Every line in the records below that holds the word "өргөн" is to be copied.
** Opening SUPPLIED ENTRIES block **
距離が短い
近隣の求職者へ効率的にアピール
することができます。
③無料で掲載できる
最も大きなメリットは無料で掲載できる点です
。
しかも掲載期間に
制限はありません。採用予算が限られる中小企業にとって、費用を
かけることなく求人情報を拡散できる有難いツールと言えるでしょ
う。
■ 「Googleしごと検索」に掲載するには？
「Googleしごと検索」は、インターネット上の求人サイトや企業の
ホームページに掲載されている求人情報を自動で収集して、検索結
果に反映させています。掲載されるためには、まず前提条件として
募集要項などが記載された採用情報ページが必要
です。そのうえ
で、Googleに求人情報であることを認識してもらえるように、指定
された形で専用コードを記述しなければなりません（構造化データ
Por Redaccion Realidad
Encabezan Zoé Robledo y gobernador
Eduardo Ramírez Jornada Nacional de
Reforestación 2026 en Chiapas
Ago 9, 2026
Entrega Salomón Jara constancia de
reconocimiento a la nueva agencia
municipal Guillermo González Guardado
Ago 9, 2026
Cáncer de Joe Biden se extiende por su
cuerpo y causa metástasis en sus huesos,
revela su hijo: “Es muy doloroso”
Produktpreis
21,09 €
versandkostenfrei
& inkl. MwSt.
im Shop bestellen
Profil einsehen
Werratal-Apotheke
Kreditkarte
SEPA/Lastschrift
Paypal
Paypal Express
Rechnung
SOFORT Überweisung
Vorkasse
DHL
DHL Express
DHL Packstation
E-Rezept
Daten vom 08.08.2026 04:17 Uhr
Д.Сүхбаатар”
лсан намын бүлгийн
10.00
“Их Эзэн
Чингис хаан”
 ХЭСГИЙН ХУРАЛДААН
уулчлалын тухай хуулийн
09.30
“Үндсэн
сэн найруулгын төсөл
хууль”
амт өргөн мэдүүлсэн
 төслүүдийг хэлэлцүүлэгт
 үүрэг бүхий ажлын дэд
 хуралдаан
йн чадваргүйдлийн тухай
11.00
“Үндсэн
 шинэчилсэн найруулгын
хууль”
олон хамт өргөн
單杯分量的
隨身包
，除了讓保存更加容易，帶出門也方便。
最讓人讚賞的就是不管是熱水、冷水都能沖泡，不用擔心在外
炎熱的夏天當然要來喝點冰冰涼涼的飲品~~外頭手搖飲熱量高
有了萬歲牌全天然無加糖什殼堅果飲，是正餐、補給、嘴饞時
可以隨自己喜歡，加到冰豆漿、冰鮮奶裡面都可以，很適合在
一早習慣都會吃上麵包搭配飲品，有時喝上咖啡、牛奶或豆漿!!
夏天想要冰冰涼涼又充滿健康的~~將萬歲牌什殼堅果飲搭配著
** Closing SUPPLIED ENTRIES block **
*OUTPUT FOR THIS EXERCISE:*
амт өргөн мэдүүлсэн
олон хамт өргөн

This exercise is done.